The one warning I would venture here is that, as David Kernohan suggested during this presentation, if such a theoretical and political approach to the field is undertaken, much of the marginal and liminal possibilities of the work happening in the field becomes part of the academic enclosure. I’m not totally certain whether or not this is a good thing. Which makes the push for publishing books as just this kind of artefact something I’m left to wonder about. Books often seem to be more about having written them, than anything else. And one of the things I loved about this blog is the liberation from that institutional logic of credit, credential, and the fetishization of the book as authority—not to mention the continued privileging of text in higher ed—where’s the diversity?
Videodiscs: Personalized Learning and the Flipped Classroom as understood the cutting edge digital video technology of 1983.
Telidon: Another example of Paleconnectivism is this videotext/teletext system that provides two-way communication and interactive instruction. A sense of a proto-web that isn’t centralized in a single database. What’s striking is the vocabulary and conceptual space is already there, the technologies often inhabit that vision post-facto.

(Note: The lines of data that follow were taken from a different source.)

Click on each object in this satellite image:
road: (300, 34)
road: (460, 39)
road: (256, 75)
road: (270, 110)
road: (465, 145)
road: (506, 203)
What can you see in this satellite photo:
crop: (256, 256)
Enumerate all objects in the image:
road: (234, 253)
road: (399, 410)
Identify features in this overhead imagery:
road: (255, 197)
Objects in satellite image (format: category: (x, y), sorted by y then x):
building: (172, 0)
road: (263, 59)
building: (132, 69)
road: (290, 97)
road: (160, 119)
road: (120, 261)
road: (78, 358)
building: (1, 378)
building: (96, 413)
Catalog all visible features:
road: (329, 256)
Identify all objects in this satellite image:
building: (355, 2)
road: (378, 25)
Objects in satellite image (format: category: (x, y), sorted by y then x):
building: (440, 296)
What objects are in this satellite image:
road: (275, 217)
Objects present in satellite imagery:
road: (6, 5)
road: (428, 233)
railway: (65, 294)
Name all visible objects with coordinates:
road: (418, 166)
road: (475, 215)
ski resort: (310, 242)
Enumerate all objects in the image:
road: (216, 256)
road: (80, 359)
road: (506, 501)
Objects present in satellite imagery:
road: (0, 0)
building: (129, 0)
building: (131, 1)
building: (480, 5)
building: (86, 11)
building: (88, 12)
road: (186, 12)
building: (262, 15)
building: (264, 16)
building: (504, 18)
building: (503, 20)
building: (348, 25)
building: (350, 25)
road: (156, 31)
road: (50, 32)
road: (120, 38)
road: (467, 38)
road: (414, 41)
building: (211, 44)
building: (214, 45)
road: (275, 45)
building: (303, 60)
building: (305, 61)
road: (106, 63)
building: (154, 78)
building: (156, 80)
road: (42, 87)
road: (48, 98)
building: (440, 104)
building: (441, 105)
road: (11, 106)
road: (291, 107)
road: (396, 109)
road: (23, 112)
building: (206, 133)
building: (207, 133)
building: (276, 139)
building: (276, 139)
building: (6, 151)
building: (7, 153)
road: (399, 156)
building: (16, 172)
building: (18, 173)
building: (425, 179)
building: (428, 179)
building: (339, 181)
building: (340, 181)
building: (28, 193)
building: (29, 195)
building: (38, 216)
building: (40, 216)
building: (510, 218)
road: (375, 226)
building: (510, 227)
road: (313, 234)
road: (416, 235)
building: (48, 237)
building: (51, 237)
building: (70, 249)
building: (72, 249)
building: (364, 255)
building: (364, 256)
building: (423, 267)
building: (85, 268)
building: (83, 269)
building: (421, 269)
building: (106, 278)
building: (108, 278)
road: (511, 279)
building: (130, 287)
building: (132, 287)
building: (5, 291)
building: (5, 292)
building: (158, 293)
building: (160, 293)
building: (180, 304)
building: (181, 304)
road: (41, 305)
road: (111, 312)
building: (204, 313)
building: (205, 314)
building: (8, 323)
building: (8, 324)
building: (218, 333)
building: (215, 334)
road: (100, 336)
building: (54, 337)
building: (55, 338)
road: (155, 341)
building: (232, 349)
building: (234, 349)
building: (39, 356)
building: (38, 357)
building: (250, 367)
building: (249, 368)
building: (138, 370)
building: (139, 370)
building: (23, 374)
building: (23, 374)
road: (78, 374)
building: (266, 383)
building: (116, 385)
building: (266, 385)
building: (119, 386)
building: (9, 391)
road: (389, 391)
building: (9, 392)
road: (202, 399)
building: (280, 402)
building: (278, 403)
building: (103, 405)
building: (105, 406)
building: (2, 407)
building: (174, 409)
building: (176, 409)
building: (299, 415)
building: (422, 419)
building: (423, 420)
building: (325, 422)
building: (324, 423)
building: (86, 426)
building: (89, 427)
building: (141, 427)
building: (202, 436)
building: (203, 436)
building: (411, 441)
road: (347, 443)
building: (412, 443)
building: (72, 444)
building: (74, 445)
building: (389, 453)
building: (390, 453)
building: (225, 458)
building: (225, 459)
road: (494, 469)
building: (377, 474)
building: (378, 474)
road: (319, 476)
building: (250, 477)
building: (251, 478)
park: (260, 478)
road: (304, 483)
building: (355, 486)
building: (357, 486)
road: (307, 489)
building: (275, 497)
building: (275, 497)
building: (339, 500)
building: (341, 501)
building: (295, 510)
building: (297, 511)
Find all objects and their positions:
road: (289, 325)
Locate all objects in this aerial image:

Browsing: In possibly the most eloquent framing of the bunch, Adele Goldberg describes the vision behind windows and browsing in Smalltalk-80. Interestingly enough, Goldberg’s Wikipedia page tracks the history of this vision of browsing embedded within a corporate context of products.
According to Goldberg, Steve Jobs demanded a demonstration of the Smalltalk System, which she refused to give him. Her superiors eventually ordered her to, at which point she complied, satisfied that the decision to “give away the kitchen sink” to Jobs and his team was then their responsibility. Apple eventually used many of the ideas in the Alto and their implementations as the basis for their Macintosh desktop.
Goldberg also has an amazing bit about why people are afraid of the machine because it’s far too precise and exact. The idea that windows and browsing helps our culture turn the corner when it comes to user-friendly computing.
Finally, I am including the unedited 4 minute montage at the end of this episode that reads like a litany of issues that are unique to our moment, but of course they aren’t. Back in 1983 they were facing almost identical cultural, social, and political challenges we are today in edtech. It drives home the point that 30 years later the basic questions and approaches are anything but new, we are part of a much longer narrative about technologies impact on our culture more broadly.
* I chose this show because it coincided brilliantly with the 1984 book David unearthed which was edited by Tony Bates titled The Role of Technology in Distance Education. Hell, the long history of Tony Bates in edtech is yet another topic of inquiry for Paleconnectivism.